Ketika pada akhirnya pengadilan memutuskan Nelson Mandela tidak bersalah pada Maret 1961, pemerintah Perdana Menteri Hendrik F. Verwoerd (arsitek dan ahli ideologi terkemuka apartheid) marah. Dia bereaksi dengan melipatgandakan tekanan terhadap warga kulit berwarna dengan mengintensifkan upaya memarjinalkan mayoritas kulit hitam dan mengabaikan peraturan hukum yang berlaku.

Amarah sang perdana menteri tidak dilawan dengan kemarahan. Mandela malah mendekati pemerintah apartheid untuk berdialog. Tak ada reaksi positif dari pemerintah. Yang dia peroleh justru hukuman kurungan penjara, hingga pada akhirnya Mandela harus memikirkan ulang strategi perjuangannya karena pada titik tertentu belum menghasilkan.

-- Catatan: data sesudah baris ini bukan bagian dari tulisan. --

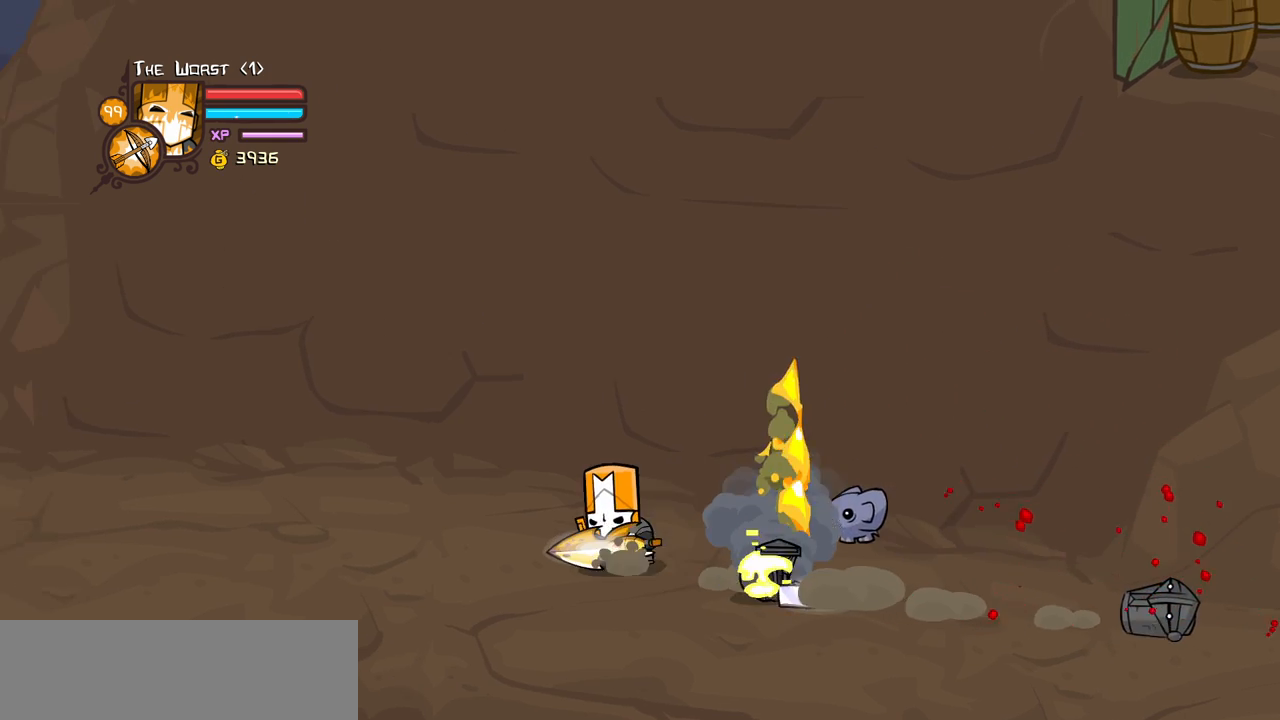
{"keys": ["down", "right"], "events": [[250, "down", "down"], [250, "right", "down"], [334, "left", "up"]]}
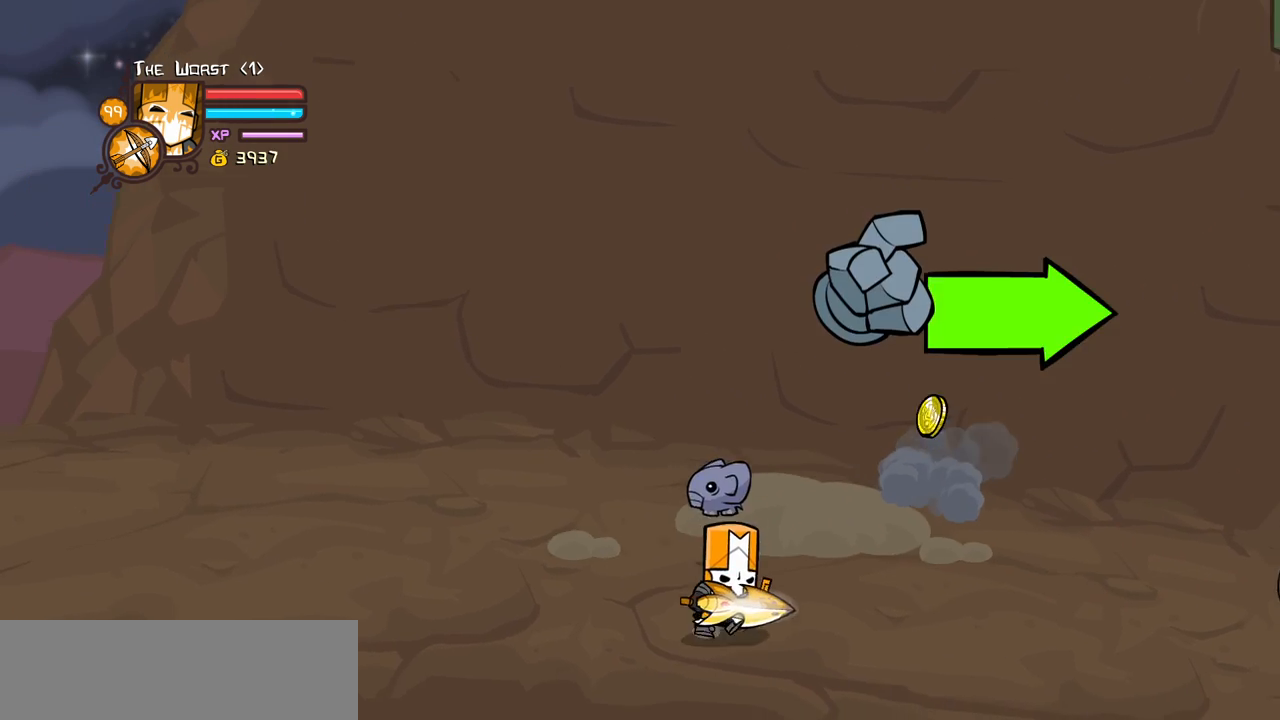
{"keys": ["right", "up"], "events": [[67, "down", "up"], [250, "up", "down"], [300, "left", "down"], [450, "left", "up"]]}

Pada akhirnya, Mandela harus menentukan pilihan, damai atau perang. 

Pertengahan 1961, Mandela mulai sadar bahwa taktik anti-kekerasan telah gagal. Tekadnya sekarang melawan pemerintah apartheid. Mandela memimpin sayap gerilyawan ANC (African National Congress), yang disebut Umkhonto kita Sizwe (Tombak Bangsa, atau MK) melakukan perlawanan bawah tanah.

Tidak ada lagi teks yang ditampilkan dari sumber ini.